Members of the Genus Flavivirus: Mosquito-Borne Flaviviruses
All members of the genus Flavivirus are serologically related. The mosquito-transmitted flaviviruses are subdivided, on the basis of neutralization assays, into at least seven serocomplexes that collectively include approximately 40 individual flaviviruses, several of which are important pathogens of humans and animals. Viruses in the Japanese encephalitis virus serocomplex infect a variety of animal species and humans, with birds being most important to the enzootic transmission cycles and Culex mosquitoes serving as the main vectors. Member viruses of this serocomplex include: (1) Japanese encephalitis virus (Japanese encephalitis) in Asia; (2) West Nile virus (West Nile fever/encephalitis) in Africa, North America, Europe, and Asia, and Kunjin virus (Kunjin virus encephalitis) in Australia; (3) St. Louis encephalitis virus (St. Louis encephalitis) in North and South America; (4) Murray Valley encephalitis virus (Murray Valley encephalitis) in Australia and New Guinea; (5) Rocio virus (Rocio encephalitis) in South America; and (6) Usutu virus in Africa and Europe. The flaviviruses that cause human yellow fever and dengue fever form two other serocomplexes with primates as the major animal hosts and Aedes mosquitoes as the main vectors, specifically: (1) yellow fever virus (yellow fever) in Central Africa and South America; and (2) dengue virus serotypes 1–4 (dengue fever, dengue hemorrhagic fever, dengue shock syndrome) in Asia, Africa, and Central and South America.

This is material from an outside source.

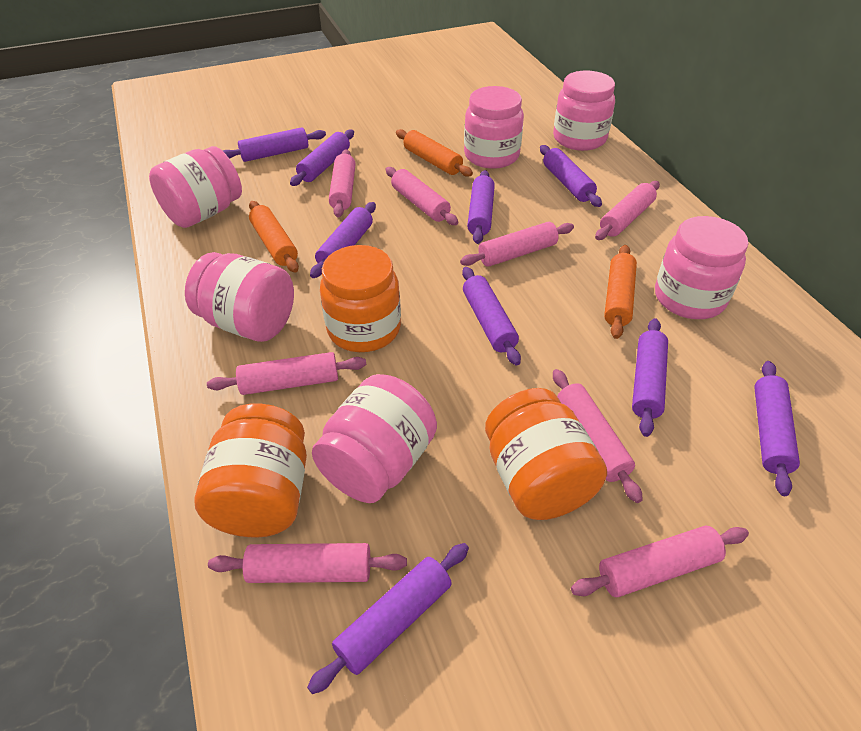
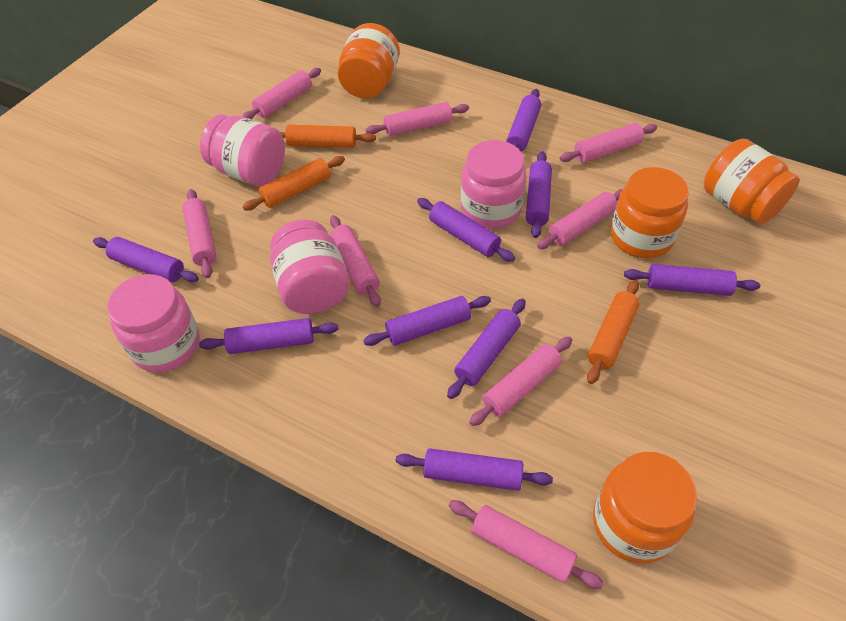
orange jar: 3 -> 4
pink jar: 6 -> 4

Japanese ENCEPHALITIS Virus
Japanese encephalitis virus is an important mosquito-borne human pathogen in much of Asia including Southeast Asia, China, Japan, the Korean peninsula and adjacent areas of the Russian Federation, Sri Lanka, and portions of the Indian subcontinent with recent incursions into the Pacific islands and northern Australia (Fig. 29.5). Although there is a single serotype of Japanese encephalitis virus, at least five distinct genotypes (I–V) are recognized that differ in their regional and temporal distribution. Human disease is devastating. Although there are many inapparent infections, the case-fatality rate amongst symptomatic cases is 10–40%, and 40–70% of survivors have permanent neurologic deficits. The primary mosquito vector, Culex tritaeniorhynchus, develops in freshwater marshes and irrigated rice fields, and blood-feeds mostly on large mammals including, swine, and occasionally humans (Fig. 29.6). Japanese encephalitis virus also can be transmitted by Culex and Aedes mosquitoes. A variety of animals, including swine, horses, dogs, bats, and reptiles, are infected naturally with Japanese encephalitis virus. Horses may develop fatal encephalitis similar to that caused by West Nile virus infection, whereas infection of adult swine is generally inapparent, with the notable exception of the occurrence of stillbirths and abortion that may occur after infection of pregnant sows. Piglets may develop neuroinvasive disease.